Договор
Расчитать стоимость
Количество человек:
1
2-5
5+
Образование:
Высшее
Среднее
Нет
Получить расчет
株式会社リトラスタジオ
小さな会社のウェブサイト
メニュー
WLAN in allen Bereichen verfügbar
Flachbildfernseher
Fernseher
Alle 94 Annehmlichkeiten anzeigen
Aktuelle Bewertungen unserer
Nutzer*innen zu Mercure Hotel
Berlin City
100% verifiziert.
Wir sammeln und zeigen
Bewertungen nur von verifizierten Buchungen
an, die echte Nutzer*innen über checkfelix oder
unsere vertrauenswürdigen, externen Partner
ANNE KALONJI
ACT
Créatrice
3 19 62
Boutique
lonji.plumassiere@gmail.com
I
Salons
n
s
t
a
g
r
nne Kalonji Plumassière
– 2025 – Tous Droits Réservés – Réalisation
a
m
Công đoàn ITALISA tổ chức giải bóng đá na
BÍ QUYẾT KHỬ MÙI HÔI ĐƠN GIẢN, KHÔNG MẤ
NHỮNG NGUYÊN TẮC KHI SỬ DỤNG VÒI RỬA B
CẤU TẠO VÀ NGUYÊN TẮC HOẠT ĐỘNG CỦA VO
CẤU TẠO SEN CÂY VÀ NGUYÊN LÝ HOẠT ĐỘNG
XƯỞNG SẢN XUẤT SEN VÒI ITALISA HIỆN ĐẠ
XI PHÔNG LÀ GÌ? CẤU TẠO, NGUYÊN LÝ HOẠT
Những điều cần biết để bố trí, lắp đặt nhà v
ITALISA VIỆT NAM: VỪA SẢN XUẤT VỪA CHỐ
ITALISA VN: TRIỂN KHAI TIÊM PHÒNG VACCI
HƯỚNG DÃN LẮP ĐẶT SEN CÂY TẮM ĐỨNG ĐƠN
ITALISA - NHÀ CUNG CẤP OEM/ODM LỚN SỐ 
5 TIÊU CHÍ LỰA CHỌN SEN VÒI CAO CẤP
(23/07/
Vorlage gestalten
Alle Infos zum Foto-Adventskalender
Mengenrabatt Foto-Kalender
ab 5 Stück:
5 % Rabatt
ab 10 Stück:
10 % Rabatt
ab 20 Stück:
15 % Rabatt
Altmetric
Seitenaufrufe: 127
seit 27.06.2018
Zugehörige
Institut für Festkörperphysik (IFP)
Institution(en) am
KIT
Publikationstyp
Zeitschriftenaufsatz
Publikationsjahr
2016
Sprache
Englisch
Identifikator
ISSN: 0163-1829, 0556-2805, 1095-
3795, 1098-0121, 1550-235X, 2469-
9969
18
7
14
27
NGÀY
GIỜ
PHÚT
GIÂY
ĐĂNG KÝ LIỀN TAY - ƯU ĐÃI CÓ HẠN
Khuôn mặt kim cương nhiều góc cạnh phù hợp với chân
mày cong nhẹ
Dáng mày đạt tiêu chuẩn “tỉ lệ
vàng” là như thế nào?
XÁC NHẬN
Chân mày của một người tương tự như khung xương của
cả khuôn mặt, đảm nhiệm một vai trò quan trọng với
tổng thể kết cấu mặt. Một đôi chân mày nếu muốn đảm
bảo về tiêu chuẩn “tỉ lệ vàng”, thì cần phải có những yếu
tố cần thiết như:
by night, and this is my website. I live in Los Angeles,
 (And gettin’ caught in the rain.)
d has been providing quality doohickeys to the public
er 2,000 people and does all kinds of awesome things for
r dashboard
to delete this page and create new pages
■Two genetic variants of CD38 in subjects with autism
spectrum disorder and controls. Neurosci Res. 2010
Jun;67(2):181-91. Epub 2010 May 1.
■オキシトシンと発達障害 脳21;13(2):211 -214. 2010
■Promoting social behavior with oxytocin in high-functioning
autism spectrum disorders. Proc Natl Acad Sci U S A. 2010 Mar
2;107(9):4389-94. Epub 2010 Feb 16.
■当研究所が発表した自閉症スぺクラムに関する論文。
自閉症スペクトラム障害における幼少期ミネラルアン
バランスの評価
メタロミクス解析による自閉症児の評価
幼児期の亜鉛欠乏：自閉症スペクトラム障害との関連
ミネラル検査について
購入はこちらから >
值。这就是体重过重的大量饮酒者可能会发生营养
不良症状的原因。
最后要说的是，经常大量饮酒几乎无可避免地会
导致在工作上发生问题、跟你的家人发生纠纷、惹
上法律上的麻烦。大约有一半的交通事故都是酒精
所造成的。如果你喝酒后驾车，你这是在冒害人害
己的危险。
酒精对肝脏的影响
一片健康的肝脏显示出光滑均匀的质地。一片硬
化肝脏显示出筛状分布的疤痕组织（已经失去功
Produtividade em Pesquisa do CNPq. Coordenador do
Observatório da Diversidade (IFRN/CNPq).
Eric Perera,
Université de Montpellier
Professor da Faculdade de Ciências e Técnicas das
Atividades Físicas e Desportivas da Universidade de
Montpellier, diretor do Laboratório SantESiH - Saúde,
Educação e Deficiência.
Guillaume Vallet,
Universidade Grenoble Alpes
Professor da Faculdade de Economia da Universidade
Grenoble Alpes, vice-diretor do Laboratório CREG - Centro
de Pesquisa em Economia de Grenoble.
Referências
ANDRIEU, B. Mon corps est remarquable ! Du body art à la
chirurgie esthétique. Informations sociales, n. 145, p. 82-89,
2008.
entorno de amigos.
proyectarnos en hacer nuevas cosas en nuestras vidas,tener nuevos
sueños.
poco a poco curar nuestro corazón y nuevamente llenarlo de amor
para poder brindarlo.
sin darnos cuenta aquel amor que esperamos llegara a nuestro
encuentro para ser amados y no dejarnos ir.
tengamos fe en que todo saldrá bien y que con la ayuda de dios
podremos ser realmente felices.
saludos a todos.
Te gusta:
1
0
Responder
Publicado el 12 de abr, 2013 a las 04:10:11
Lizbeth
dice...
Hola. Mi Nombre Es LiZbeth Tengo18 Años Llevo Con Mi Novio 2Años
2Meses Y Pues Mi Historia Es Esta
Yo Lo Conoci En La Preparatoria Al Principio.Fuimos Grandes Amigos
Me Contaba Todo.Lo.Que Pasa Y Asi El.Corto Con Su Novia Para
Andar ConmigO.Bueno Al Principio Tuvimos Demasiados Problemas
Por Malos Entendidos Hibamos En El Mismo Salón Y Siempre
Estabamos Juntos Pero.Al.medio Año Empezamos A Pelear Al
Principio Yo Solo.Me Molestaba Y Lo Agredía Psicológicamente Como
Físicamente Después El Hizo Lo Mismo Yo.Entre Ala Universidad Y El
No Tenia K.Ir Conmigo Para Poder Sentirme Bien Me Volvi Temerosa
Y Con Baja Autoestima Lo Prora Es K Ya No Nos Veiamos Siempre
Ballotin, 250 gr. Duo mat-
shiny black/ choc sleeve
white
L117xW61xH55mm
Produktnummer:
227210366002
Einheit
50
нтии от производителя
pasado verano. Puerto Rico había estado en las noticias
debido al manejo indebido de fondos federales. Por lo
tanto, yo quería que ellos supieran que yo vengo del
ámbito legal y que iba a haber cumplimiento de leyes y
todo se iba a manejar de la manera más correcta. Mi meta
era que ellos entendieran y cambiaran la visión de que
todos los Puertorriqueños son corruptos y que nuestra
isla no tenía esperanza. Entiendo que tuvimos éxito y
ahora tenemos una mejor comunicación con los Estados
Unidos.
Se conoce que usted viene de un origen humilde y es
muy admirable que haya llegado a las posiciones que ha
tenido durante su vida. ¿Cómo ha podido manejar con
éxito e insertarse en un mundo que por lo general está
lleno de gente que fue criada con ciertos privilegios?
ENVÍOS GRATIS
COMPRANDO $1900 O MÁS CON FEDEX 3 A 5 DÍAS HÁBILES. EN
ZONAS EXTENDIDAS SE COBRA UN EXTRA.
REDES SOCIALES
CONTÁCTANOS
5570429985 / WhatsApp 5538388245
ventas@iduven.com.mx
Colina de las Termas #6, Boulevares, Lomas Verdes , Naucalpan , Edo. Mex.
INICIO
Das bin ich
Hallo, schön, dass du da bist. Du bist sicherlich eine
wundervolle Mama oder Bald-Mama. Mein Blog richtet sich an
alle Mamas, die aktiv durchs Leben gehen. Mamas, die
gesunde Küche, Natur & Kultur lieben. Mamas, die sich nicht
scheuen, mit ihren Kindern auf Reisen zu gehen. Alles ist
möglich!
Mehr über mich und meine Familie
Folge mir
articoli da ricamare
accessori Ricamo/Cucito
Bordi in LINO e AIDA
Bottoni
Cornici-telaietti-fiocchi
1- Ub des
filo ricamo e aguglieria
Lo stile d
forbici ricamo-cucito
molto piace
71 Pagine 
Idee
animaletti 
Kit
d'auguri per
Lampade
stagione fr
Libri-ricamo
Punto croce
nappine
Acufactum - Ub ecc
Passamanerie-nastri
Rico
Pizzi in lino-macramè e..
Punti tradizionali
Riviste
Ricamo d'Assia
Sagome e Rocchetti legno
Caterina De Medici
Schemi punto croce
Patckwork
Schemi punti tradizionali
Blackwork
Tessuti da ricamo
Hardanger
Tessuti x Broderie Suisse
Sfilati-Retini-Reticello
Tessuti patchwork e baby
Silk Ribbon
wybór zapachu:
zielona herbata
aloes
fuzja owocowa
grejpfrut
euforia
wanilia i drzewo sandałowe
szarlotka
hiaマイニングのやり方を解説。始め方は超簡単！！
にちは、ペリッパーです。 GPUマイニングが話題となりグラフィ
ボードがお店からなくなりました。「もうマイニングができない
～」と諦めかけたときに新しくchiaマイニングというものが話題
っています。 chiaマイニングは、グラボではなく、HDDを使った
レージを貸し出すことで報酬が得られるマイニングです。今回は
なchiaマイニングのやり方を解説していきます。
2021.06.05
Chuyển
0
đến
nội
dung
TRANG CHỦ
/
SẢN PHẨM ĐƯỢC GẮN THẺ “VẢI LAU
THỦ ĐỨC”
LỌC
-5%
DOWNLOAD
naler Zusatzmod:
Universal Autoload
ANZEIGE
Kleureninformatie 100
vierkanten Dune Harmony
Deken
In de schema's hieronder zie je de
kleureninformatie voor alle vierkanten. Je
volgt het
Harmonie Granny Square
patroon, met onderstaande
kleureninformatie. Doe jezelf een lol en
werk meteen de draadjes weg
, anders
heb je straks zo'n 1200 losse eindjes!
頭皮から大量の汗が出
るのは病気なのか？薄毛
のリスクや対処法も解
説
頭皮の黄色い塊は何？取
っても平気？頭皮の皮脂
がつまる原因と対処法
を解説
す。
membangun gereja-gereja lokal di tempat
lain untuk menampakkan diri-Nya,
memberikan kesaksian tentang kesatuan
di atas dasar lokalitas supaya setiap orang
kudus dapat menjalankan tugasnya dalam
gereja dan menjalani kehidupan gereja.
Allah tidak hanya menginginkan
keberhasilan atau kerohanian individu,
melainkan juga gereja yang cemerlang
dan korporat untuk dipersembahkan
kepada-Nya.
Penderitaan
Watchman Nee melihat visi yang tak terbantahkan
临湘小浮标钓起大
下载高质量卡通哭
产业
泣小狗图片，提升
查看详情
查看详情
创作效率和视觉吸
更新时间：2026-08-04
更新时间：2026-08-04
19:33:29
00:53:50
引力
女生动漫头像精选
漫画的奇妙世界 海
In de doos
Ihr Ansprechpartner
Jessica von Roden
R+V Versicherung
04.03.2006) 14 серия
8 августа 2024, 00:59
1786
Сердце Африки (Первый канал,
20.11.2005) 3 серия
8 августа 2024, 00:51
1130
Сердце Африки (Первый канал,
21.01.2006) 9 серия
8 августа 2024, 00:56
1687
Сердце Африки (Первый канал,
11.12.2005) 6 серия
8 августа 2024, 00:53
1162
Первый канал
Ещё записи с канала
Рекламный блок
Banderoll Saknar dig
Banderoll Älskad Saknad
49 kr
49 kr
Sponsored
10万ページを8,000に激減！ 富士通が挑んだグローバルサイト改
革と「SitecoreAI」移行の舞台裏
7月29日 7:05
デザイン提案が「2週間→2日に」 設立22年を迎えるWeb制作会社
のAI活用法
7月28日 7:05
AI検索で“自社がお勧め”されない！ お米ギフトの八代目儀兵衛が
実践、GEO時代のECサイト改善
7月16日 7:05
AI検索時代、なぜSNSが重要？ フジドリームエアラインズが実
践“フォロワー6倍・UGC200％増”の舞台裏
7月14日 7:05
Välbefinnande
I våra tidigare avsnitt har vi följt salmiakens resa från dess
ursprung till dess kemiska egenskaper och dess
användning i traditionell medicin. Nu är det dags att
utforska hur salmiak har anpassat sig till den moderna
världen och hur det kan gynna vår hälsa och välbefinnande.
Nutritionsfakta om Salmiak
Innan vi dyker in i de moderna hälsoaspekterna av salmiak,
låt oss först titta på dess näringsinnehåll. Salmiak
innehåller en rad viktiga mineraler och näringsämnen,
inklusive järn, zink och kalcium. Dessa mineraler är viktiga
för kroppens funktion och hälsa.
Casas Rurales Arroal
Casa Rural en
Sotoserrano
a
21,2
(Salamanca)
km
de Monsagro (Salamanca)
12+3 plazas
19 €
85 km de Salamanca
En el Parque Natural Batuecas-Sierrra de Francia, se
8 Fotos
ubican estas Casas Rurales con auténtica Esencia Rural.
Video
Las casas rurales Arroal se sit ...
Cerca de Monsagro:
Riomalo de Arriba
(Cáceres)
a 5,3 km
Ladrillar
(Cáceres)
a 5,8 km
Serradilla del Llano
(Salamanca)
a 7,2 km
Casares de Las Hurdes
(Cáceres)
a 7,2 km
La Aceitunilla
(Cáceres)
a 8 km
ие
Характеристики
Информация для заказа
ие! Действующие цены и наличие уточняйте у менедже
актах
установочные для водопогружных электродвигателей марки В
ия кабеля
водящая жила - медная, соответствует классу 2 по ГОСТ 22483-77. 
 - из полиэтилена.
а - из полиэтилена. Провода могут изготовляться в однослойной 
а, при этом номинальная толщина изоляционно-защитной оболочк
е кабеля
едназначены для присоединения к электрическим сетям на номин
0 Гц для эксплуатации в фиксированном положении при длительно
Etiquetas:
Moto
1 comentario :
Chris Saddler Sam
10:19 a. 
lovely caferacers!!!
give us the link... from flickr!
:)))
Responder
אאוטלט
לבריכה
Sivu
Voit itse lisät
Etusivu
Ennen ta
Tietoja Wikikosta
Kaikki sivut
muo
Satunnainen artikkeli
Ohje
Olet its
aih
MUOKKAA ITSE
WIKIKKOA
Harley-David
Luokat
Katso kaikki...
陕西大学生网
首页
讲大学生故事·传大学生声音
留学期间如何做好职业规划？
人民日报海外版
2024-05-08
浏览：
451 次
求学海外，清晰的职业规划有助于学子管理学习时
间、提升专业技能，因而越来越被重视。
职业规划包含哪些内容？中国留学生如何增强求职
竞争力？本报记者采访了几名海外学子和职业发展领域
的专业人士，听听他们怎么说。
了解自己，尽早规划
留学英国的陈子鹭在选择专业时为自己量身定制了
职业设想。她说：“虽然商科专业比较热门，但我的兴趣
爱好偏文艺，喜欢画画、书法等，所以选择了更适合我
• • • • •
### Assignment
Reproduce the listing above word for word, from its start through the line containing "seit 27.06.2018".

### Task answer
Договор
Расчитать стоимость
Количество человек:
1
2-5
5+
Образование:
Высшее
Среднее
Нет
Получить расчет
株式会社リトラスタジオ
小さな会社のウェブサイト
メニュー
WLAN in allen Bereichen verfügbar
Flachbildfernseher
Fernseher
Alle 94 Annehmlichkeiten anzeigen
Aktuelle Bewertungen unserer
Nutzer*innen zu Mercure Hotel
Berlin City
100% verifiziert.
Wir sammeln und zeigen
Bewertungen nur von verifizierten Buchungen
an, die echte Nutzer*innen über checkfelix oder
unsere vertrauenswürdigen, externen Partner
ANNE KALONJI
ACT
Créatrice
3 19 62
Boutique
lonji.plumassiere@gmail.com
I
Salons
n
s
t
a
g
r
nne Kalonji Plumassière
– 2025 – Tous Droits Réservés – Réalisation
a
m
Công đoàn ITALISA tổ chức giải bóng đá na
BÍ QUYẾT KHỬ MÙI HÔI ĐƠN GIẢN, KHÔNG MẤ
NHỮNG NGUYÊN TẮC KHI SỬ DỤNG VÒI RỬA B
CẤU TẠO VÀ NGUYÊN TẮC HOẠT ĐỘNG CỦA VO
CẤU TẠO SEN CÂY VÀ NGUYÊN LÝ HOẠT ĐỘNG
XƯỞNG SẢN XUẤT SEN VÒI ITALISA HIỆN ĐẠ
XI PHÔNG LÀ GÌ? CẤU TẠO, NGUYÊN LÝ HOẠT
Những điều cần biết để bố trí, lắp đặt nhà v
ITALISA VIỆT NAM: VỪA SẢN XUẤT VỪA CHỐ
ITALISA VN: TRIỂN KHAI TIÊM PHÒNG VACCI
HƯỚNG DÃN LẮP ĐẶT SEN CÂY TẮM ĐỨNG ĐƠN
ITALISA - NHÀ CUNG CẤP OEM/ODM LỚN SỐ 
5 TIÊU CHÍ LỰA CHỌN SEN VÒI CAO CẤP
(23/07/
Vorlage gestalten
Alle Infos zum Foto-Adventskalender
Mengenrabatt Foto-Kalender
ab 5 Stück:
5 % Rabatt
ab 10 Stück:
10 % Rabatt
ab 20 Stück:
15 % Rabatt
Altmetric
Seitenaufrufe: 127
seit 27.06.2018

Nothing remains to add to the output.